» **What you will do**: Copy out each of the lines below word for word, changing nothing.
◇ ◇ ◇ ◇ ◇
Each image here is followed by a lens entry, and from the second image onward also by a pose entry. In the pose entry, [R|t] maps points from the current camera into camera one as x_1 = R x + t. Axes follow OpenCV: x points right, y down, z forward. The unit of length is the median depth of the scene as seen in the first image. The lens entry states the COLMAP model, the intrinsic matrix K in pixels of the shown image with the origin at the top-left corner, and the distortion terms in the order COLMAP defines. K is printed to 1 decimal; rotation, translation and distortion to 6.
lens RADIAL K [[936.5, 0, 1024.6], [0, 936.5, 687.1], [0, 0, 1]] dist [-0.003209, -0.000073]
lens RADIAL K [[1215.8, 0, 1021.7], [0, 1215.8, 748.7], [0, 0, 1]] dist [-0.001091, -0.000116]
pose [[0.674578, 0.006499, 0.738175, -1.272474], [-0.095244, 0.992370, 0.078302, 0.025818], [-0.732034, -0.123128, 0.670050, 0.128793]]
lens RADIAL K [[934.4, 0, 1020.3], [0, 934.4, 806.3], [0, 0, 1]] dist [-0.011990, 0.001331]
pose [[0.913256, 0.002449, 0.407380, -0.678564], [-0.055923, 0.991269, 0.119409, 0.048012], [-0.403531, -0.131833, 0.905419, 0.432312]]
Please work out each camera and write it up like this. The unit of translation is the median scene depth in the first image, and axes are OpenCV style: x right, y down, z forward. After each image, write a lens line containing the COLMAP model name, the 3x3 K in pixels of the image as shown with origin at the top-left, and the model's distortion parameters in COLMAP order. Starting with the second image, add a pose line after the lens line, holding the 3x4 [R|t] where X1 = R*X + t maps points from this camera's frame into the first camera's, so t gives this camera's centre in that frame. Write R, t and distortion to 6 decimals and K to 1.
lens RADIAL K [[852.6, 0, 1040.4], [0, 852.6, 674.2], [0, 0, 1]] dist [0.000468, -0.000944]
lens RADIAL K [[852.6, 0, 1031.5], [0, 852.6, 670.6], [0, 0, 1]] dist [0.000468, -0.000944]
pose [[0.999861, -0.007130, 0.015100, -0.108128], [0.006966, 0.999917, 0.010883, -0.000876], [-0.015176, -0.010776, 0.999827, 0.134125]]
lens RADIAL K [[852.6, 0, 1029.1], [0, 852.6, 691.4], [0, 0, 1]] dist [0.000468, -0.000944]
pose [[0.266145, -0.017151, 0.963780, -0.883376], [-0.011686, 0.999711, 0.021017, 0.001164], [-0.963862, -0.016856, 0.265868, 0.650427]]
◇ ◇ ◇ ◇ ◇
» **Answer to the exercise**:
Each image here is followed by a lens entry, and from the second image onward also by a pose entry. In the pose entry, [R|t] maps points from the current camera into camera one as x_1 = R x + t. Axes follow OpenCV: x points right, y down, z forward. The unit of length is the median depth of the scene as seen in the first image. The lens entry states the COLMAP model, the intrinsic matrix K in pixels of the shown image with the origin at the top-left corner, and the distortion terms in the order COLMAP defines. K is printed to 1 decimal; rotation, translation and distortion to 6.
lens RADIAL K [[936.5, 0, 1024.6], [0, 936.5, 687.1], [0, 0, 1]] dist [-0.003209, -0.000073]
lens RADIAL K [[1215.8, 0, 1021.7], [0, 1215.8, 748.7], [0, 0, 1]] dist [-0.001091, -0.000116]
pose [[0.674578, 0.006499, 0.738175, -1.272474], [-0.095244, 0.992370, 0.078302, 0.025818], [-0.732034, -0.123128, 0.670050, 0.128793]]
lens RADIAL K [[934.4, 0, 1020.3], [0, 934.4, 806.3], [0, 0, 1]] dist [-0.011990, 0.001331]
pose [[0.913256, 0.002449, 0.407380, -0.678564], [-0.055923, 0.991269, 0.119409, 0.048012], [-0.403531, -0.131833, 0.905419, 0.432312]]
Please work out each camera and write it up like this. The unit of translation is the median scene depth in the first image, and axes are OpenCV style: x right, y down, z forward. After each image, write a lens line containing the COLMAP model name, the 3x3 K in pixels of the image as shown with origin at the top-left, and the model's distortion parameters in COLMAP order. Starting with the second image, add a pose line after the lens line, holding the 3x4 [R|t] where X1 = R*X + t maps points from this camera's frame into the first camera's, so t gives this camera's centre in that frame. Write R, t and distortion to 6 decimals and K to 1.
lens RADIAL K [[852.6, 0, 1040.4], [0, 852.6, 674.2], [0, 0, 1]] dist [0.000468, -0.000944]
lens RADIAL K [[852.6, 0, 1031.5], [0, 852.6, 670.6], [0, 0, 1]] dist [0.000468, -0.000944]
pose [[0.999861, -0.007130, 0.015100, -0.108128], [0.006966, 0.999917, 0.010883, -0.000876], [-0.015176, -0.010776, 0.999827, 0.134125]]
lens RADIAL K [[852.6, 0, 1029.1], [0, 852.6, 691.4], [0, 0, 1]] dist [0.000468, -0.000944]
pose [[0.266145, -0.017151, 0.963780, -0.883376], [-0.011686, 0.999711, 0.021017, 0.001164], [-0.963862, -0.016856, 0.265868, 0.650427]]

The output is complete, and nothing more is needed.